#### What is needed
Every record is to be copied unchanged, except that its pictures are removed.

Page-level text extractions
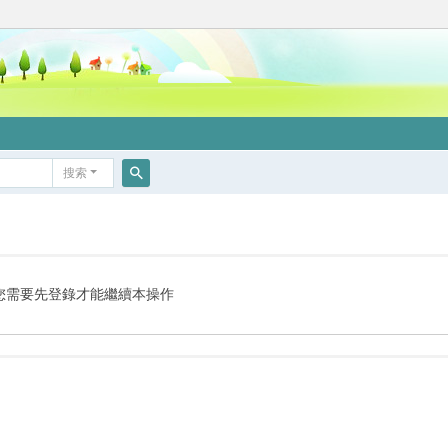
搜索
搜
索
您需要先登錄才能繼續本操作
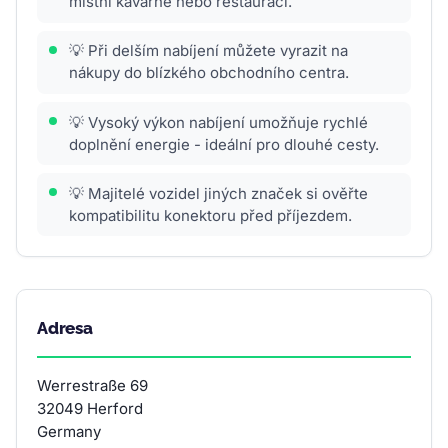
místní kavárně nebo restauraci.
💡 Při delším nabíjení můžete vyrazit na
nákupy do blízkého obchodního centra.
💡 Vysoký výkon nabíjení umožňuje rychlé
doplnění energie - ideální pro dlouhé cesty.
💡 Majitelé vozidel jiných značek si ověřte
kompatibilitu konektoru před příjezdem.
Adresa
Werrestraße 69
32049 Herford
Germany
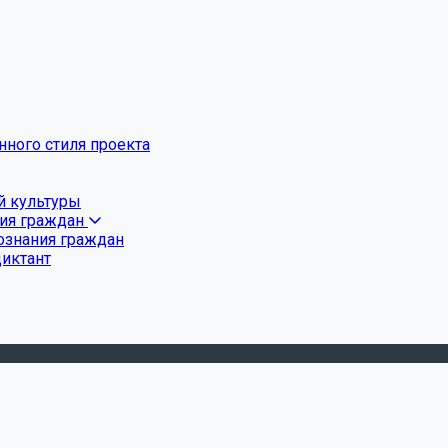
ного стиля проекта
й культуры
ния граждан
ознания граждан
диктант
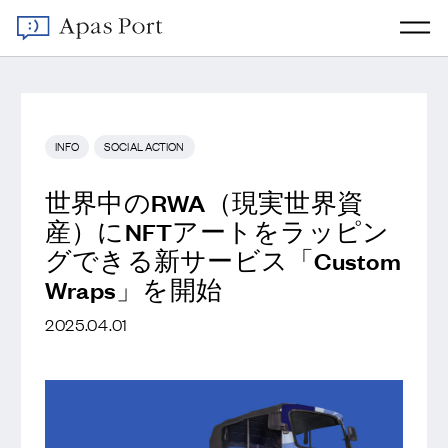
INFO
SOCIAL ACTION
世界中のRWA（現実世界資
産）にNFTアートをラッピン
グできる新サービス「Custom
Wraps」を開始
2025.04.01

#### Solution for this task
搜索
搜
索
您需要先登錄才能繼續本操作
místní kavárně nebo restauraci.
💡 Při delším nabíjení můžete vyrazit na
nákupy do blízkého obchodního centra.
💡 Vysoký výkon nabíjení umožňuje rychlé
doplnění energie - ideální pro dlouhé cesty.
💡 Majitelé vozidel jiných značek si ověřte
kompatibilitu konektoru před příjezdem.
Adresa
Werrestraße 69
32049 Herford
Germany
ного стиля проекта
й культуры
ния граждан
ознания граждан
диктант
INFO
SOCIAL ACTION
世界中のRWA（現実世界資
産）にNFTアートをラッピン
グできる新サービス「Custom
Wraps」を開始
2025.04.01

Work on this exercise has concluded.